▸ **TASK TO COMPLETE**
From the records that follow, copy every line that contains the word "nose".

▸ **DATA SECTION**
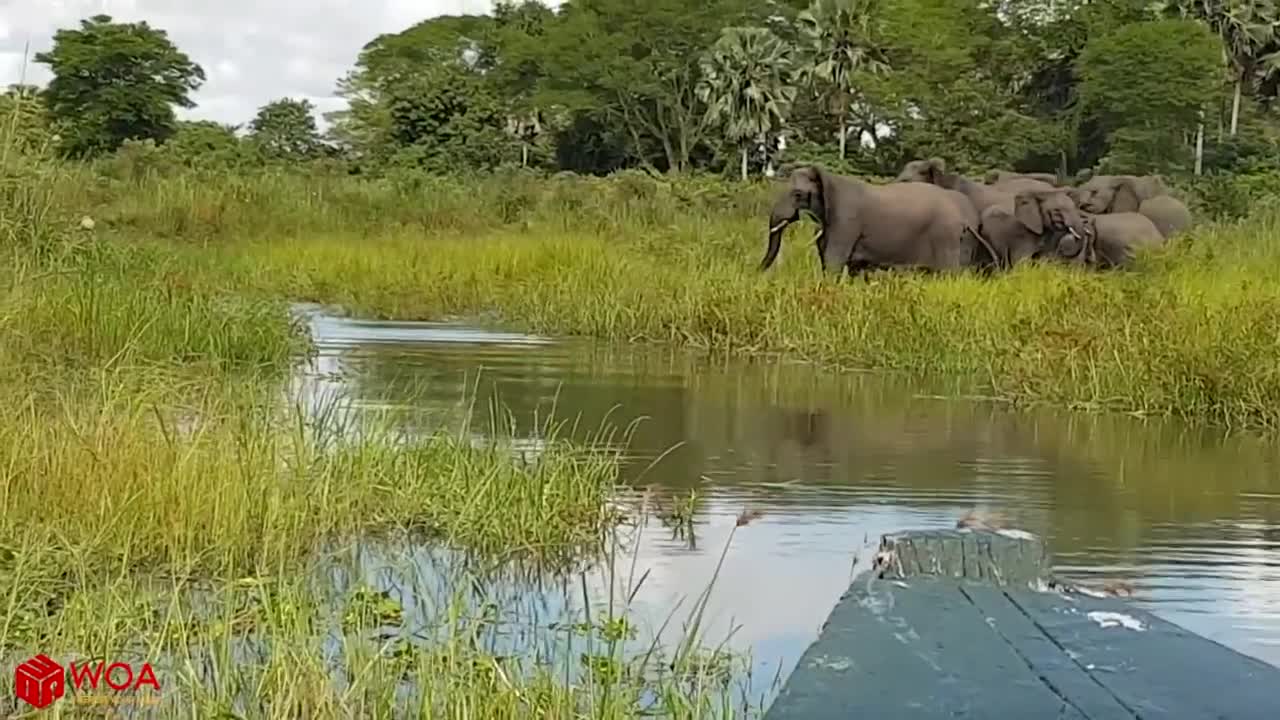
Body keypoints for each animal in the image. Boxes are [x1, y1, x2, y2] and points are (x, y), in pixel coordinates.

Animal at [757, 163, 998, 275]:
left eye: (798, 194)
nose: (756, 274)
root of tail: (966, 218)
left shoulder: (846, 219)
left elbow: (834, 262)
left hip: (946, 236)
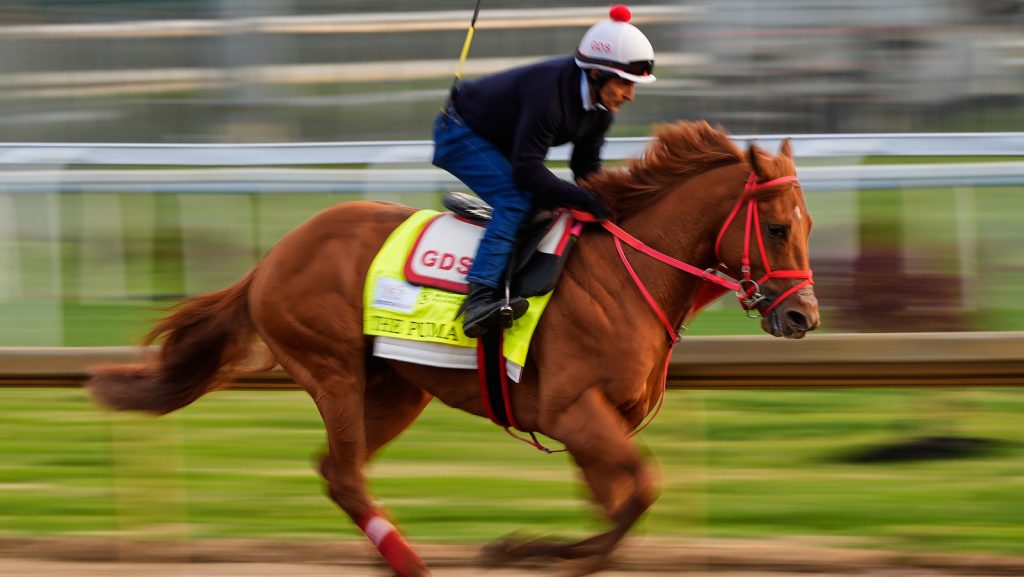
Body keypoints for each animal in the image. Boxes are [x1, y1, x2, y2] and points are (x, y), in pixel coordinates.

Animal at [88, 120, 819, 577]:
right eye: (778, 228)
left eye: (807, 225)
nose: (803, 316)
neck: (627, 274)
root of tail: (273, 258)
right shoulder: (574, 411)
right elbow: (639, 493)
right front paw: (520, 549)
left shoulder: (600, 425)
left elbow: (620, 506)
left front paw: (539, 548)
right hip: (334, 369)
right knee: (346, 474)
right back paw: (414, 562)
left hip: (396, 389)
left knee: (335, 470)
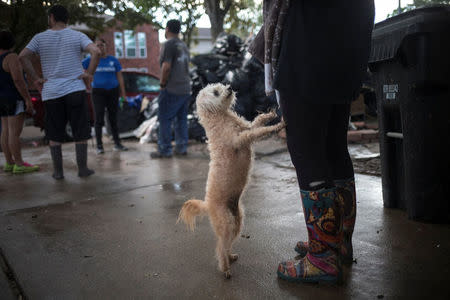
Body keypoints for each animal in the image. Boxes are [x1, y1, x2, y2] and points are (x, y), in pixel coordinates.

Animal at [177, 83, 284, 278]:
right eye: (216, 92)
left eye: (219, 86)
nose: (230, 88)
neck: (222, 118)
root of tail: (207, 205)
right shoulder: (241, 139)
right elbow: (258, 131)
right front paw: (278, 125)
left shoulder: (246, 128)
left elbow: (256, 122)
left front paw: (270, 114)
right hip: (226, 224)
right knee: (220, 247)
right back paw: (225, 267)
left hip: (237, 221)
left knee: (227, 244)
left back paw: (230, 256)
* * *
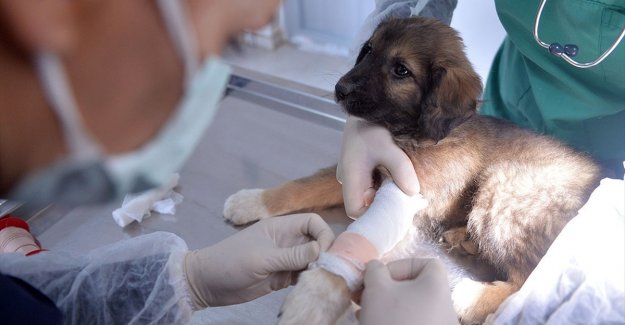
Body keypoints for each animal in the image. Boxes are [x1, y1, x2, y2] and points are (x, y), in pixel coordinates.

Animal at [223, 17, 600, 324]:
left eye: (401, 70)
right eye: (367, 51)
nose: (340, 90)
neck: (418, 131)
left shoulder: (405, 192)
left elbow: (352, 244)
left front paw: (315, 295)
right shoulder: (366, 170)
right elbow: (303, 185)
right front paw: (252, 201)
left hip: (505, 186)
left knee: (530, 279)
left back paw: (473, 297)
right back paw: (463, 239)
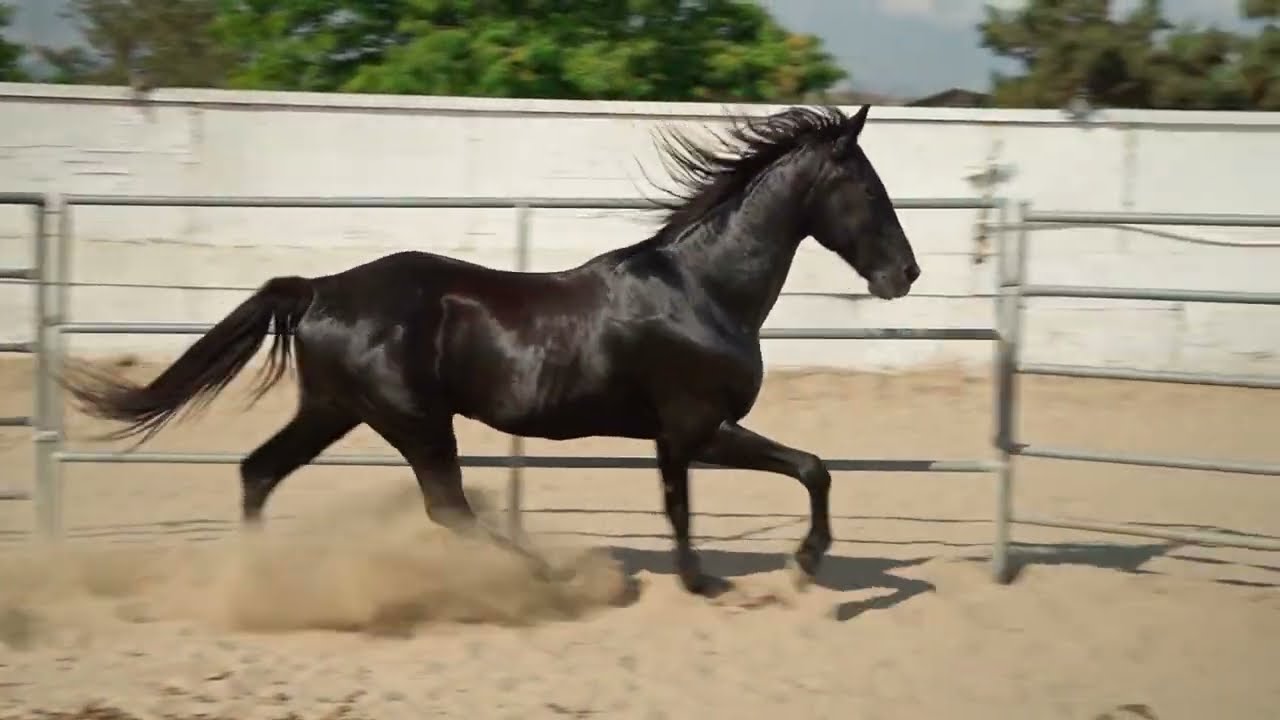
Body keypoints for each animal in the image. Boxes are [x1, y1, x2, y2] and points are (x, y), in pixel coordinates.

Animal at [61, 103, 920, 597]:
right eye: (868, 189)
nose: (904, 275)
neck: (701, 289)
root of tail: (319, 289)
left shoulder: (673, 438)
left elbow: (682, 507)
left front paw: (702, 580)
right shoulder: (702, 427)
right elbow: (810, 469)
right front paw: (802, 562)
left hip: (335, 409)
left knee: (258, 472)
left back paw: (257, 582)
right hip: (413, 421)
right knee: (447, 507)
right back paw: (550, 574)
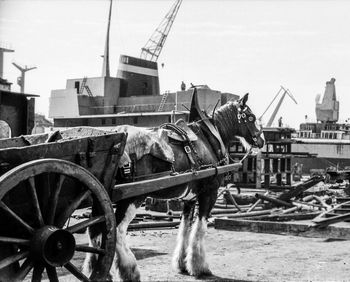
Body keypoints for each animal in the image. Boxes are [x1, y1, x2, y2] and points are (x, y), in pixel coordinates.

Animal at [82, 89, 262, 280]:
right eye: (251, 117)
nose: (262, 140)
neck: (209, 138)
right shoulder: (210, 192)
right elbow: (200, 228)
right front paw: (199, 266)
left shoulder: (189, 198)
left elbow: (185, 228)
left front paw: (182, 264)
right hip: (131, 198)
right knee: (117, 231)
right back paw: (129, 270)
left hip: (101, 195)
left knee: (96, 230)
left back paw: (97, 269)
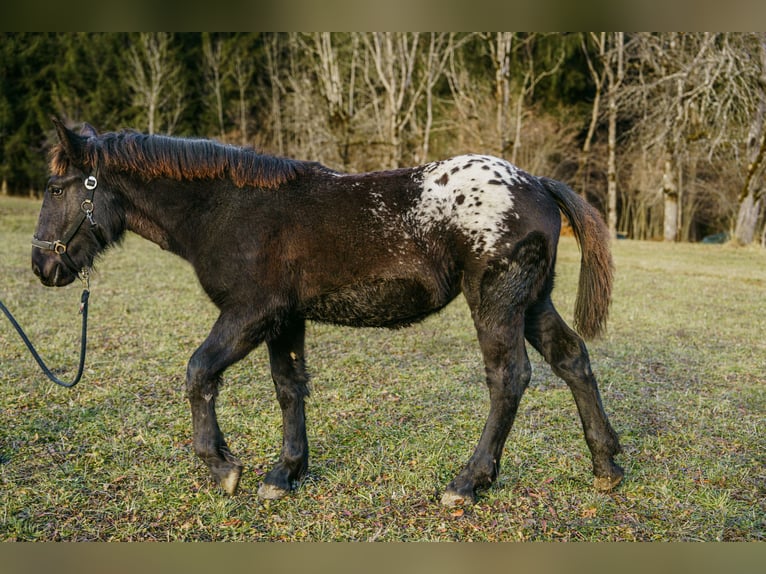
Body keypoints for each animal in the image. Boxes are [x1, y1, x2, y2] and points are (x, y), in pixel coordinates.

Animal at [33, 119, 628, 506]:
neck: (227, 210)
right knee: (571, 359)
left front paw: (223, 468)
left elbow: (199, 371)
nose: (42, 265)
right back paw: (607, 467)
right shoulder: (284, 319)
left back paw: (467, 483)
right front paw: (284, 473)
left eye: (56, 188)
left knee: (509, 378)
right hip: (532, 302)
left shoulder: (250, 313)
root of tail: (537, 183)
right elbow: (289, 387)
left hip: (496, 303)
* * *
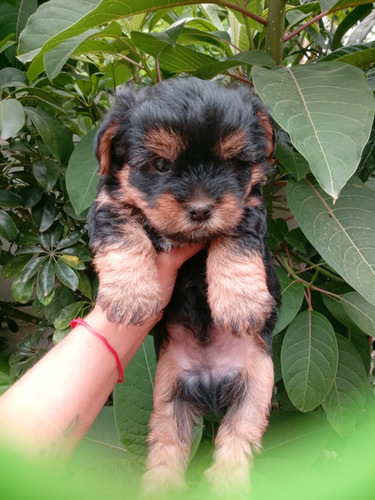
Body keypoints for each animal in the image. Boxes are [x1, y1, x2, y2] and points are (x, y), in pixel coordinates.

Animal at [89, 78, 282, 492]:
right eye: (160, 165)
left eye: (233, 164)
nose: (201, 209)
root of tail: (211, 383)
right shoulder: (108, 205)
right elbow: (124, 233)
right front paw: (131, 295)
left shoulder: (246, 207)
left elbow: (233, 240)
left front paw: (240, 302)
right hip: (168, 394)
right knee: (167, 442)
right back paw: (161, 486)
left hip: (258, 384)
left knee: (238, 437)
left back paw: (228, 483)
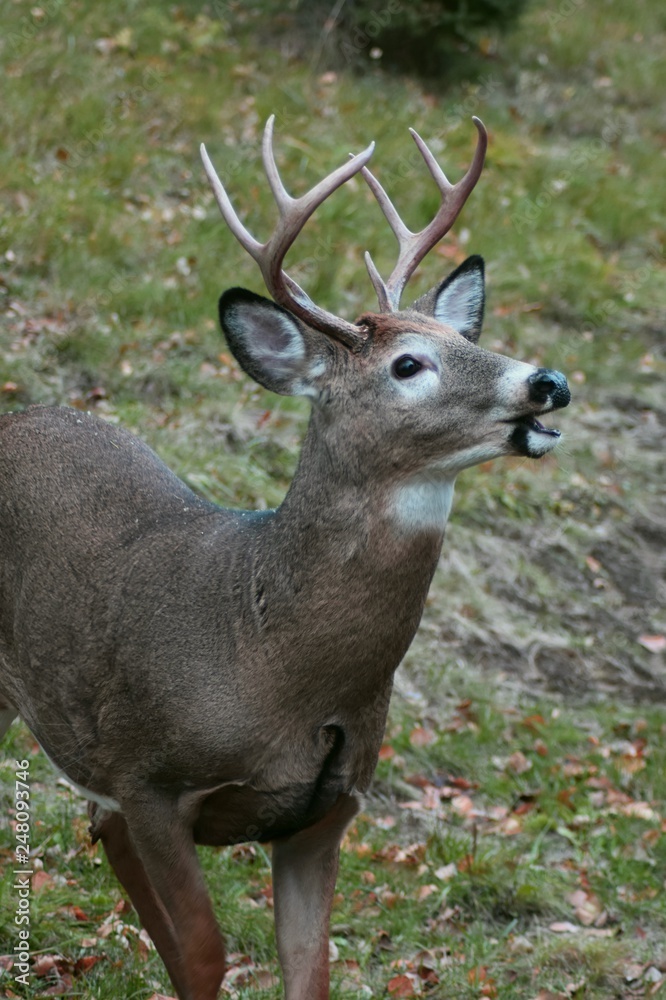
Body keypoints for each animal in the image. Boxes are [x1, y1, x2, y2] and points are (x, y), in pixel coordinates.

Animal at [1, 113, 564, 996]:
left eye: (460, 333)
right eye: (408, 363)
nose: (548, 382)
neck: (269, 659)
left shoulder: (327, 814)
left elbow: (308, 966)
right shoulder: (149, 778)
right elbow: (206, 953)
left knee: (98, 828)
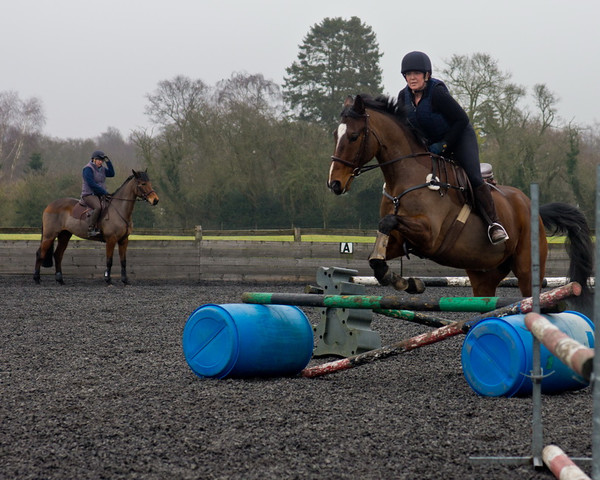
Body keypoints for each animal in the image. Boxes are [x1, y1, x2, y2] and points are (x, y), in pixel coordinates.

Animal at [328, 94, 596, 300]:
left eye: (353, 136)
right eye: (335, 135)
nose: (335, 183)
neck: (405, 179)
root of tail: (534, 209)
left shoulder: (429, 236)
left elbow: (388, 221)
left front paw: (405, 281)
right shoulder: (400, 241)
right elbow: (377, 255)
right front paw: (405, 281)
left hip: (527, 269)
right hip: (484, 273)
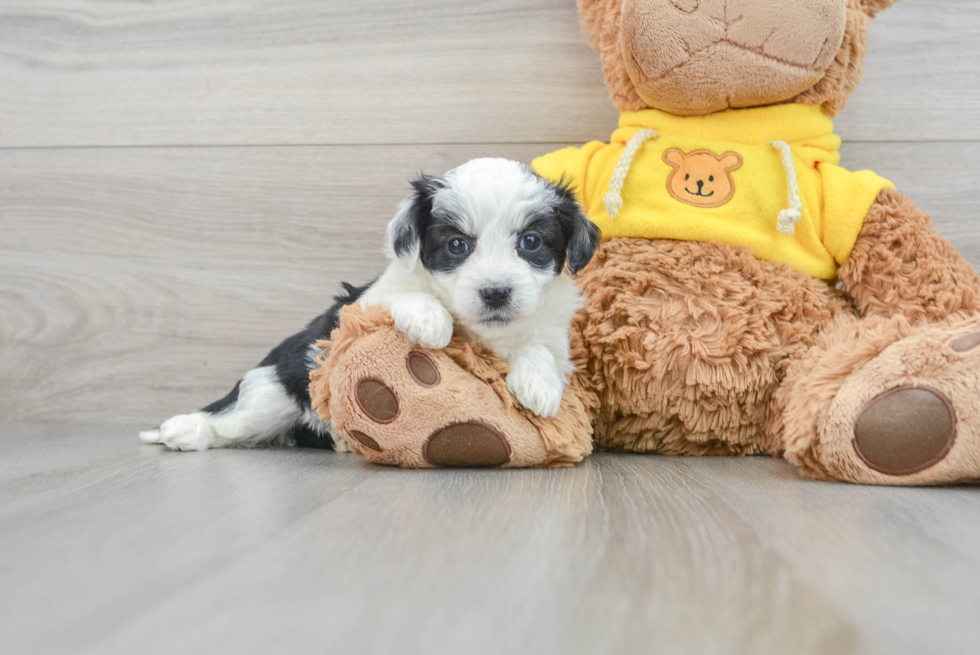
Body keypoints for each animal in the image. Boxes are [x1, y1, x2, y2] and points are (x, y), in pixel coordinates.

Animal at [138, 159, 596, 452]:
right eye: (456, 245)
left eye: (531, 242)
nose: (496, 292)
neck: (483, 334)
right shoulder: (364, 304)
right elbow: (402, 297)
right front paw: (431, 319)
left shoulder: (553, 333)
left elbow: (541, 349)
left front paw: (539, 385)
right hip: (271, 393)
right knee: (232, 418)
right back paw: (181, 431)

▸ **OUTPUT OF THE EXERCISE**
nose: (756, 274)
nose: (803, 316)
nose: (230, 88)
nose: (340, 90)
nose: (904, 275)
nose: (262, 140)
nose: (42, 265)
nose: (201, 209)
nose: (548, 382)
nose: (335, 183)
nose: (496, 292)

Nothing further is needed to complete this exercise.